In a January letter to the OCC, the American Bankers Association offered both encouragement and a cautionary warning. “ABA supports the OCC’s intent to consider special purpose charter applications from fintech companies as long as existing rules and oversight are applied consistent with those for any national bank,” wrote Robert Morgan, ABA’s vice president of emerging technologies. “Any such charter option must be implemented thoughtfully to ensure that the policy determinations underlying our bank regulatory framework are maintained, including the separation of banking and commerce. This means applicable rules are applied evenly and fairly across all national bank charters, and the OCC performs effective oversight to assure safe and sound operation and consumer protection.”
The political reception to the OCC’s proposed charter also has been tepid, if not negative. Earlier this year members of the U.S. Senate Committee on Banking, Housing and Urban Affairs sent the Comptroller a letter acknowledging the new regulatory challenges posed by fintechs but asked why a company looking to engage in banking services shouldn’t have to abide by existing regulatory rules. The letter also raised concerns about the potential of fintechs co-mingling banking and commerce.
“We believe that the OCC’s plan to offer alternative charters to nonbank and fintech firms as explained could upset the current financial regulatory structure. We would urge the OCC to refrain from offering any alternative or special purpose charters. It is up to Congress to take action on these important matters, and while it does we would encourage the OCC to devote its resources to collaborating with other federal and state regulators to aid innovative financial services providers in navigating the current landscape of laws,” the letter concluded.
Randy Benjenk, an associate at the New York law firm Covington & Burling with expertise in financial law, said the new charter could face a much harder road in the near future.
“The initiative began as a non-partisan issue, but it is turning more partisan as more details are put on the table, with different groups seeking to influence what the charter and its regulatory regime will look like,” Benjenk said.
Republicans on the House Financial Services Committee sent a letter to Comptroller Curry in March saying Congress would consider overturning the fintech charter policy if it is finalized before the next comptroller is confirmed. Curry’s term expired in early April.
“That isn’t because those Republicans disagree with the policy of issuing a fintech charter – they don’t – but they want a comptroller appointed by President Trump to be able to shape the direction of the policy,” Benjenk said. “The charter is becoming the focus of a lurking state-federal turf battle. State banking regulators would lose influence and jurisdiction if fintech companies flocked to a federal charter, and they have been extremely critical of the OCC’s initiative.”
The Conference of State Bank Supervisors, for instance, sent a letter to the Comptroller earlier this year criticizing the charter along mostly the same lines Cole said the ICBA objects.
“The OCC’s unauthorized expansion of power should not be allowed to move forward because it exceeds its legal authority and makes an end run around Congress,” John Ryan, CSBS president and CEO, said in the letter. “A federal charter would stifle innovation, not foster it, and advantage large, established institutions at the expense of new and small ones. No one should have a monopoly on innovation.”

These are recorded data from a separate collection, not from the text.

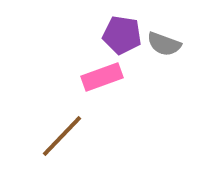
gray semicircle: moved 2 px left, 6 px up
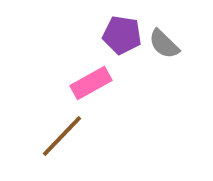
gray semicircle: rotated 24 degrees clockwise
pink rectangle: moved 11 px left, 6 px down; rotated 9 degrees counterclockwise
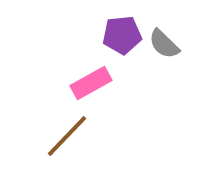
purple pentagon: rotated 15 degrees counterclockwise
brown line: moved 5 px right
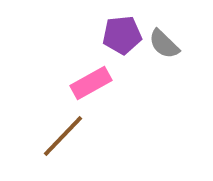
brown line: moved 4 px left
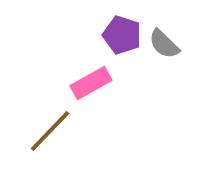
purple pentagon: rotated 24 degrees clockwise
brown line: moved 13 px left, 5 px up
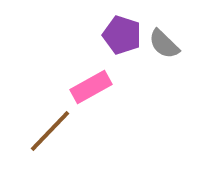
pink rectangle: moved 4 px down
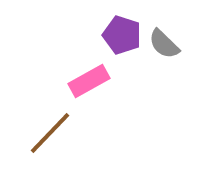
pink rectangle: moved 2 px left, 6 px up
brown line: moved 2 px down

No one can predict how the journey of the fintech charter will play out, but Cole said the burgeoning mish-mash of financial technology products, that appeal in particular to a younger demographic, pose a potentially massive threat to community banks if the end result is a direct competitor with decreased regulation. He said community bankers should make determining how the fintech industry evolves a high priority.
“We’re on the verge of an historic time,” Cole said. “If the OCC goes forward with a fintech charter I think it will transform the industry.”